O homem procurando os altos cumes das montanhas...


Nietzsche utiliza dessas três metáforas para dizer três modos de ser enquanto ciclos necessários para um vir-a-ser “elevado” do gregário.

O camelo representa o homem juntando suas vivências e acumulando conteúdos na travessia do deserto da vida. Caminha pela vida, expandindo e limitando suas possibilidades de ser e de viver. Mas sendo só camelo o homem é só um espírito que percorre o mundo carregando “pesos”, sem transformação, anseios e superação. Sendo camelo o homem pode apenas acumular elementos da vida em rebanho. O camelo carrega o fardo do “Tu deves…”, é o homem devedor à moral gregária.

Mas quanto mais acumulamos vivências na nossa bagagem existencial, quanto mais sofrimento e alegria, pode haver o confronto entre a moral coletiva e a moral singular do próprio viver, é ai que o camelo pode dar lugar a um leão que inicia o nascimento de um novo espírito: o homem que se revolta contra a sua aridez desértica ocasionada pelo clima pobre das multidões. O leão representa o “Eu quero…”, uma revolta do homem que agora quer dar vida ao seu deserto onde as nuances da vida singular são pisoteadas pelo rebanho. Contudo, o leão ainda não pode criar, ele se rebela contra o homem-devedor tendo como meta o vir-a-ser do homem-criador.

E é nessas árduas batalhas do homem-criador contra o homem-devedor, aquele que quer fazer da sua vida sua própria obra de arte contra aqueles que cultivam os ídolos, que o homem pode encontrar novamente a sua pureza para fazer da sua vida uma obra singular. Eis então o estágio mais nobre e puro do homem: o ser criança, o momento do “Eu sou!”

O leão que consegue romper com os grilhões da moral escrava torna-se pura inocência e esquecimento – e não somente memória formada por ferro e fogo – para assumir sua posição de re-criador da sua vida.

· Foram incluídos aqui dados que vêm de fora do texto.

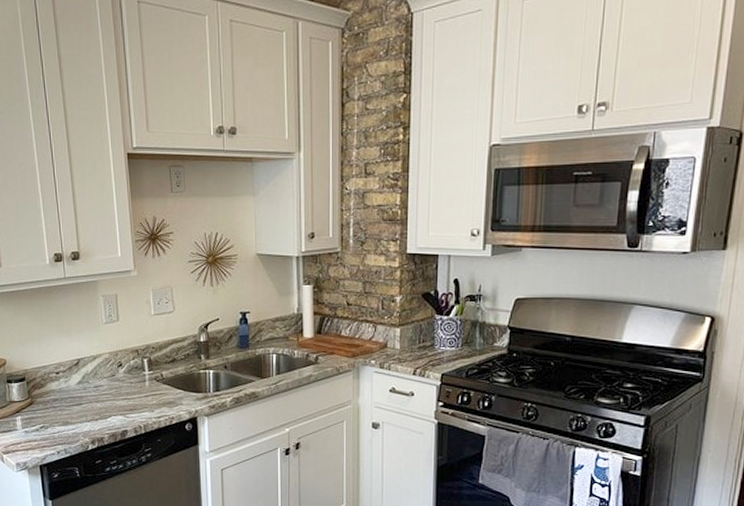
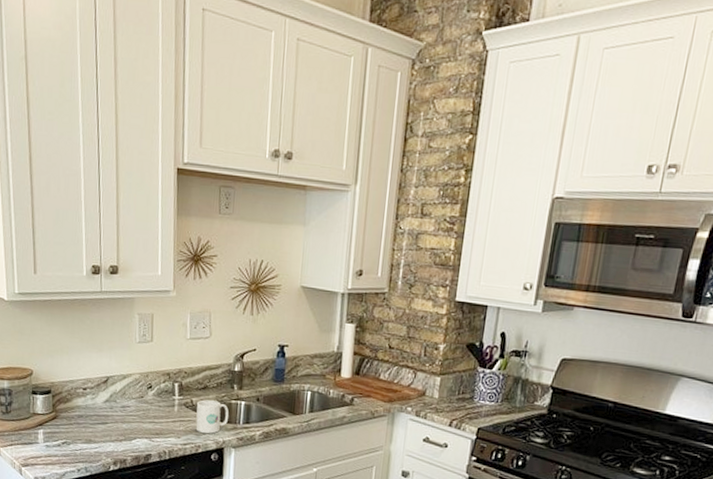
mug: none [166,372,198,404] -> present [195,399,229,434]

O homem que atinge esses três ciclos, que acumula sua dor e sofrimento como um camelo carregando o que lhe colocam em cima, que na dor e no sofrimento encontra o furor de um leão para se rebelar contra seu fardo para fazer de sua vida a sua própria vontade, e atingindo então o espírito mais livre e puro marcado pelo esquecimento tal como o da criança, torna-se o além-do-homem. Eis então aquele que é “Eu sou!”, agora incapaz de ser domado.

Procurará os altos cumes das montanhas, deixará os verdes e calmos prados aparentes do rebanho e se jogará dançando para o abismo.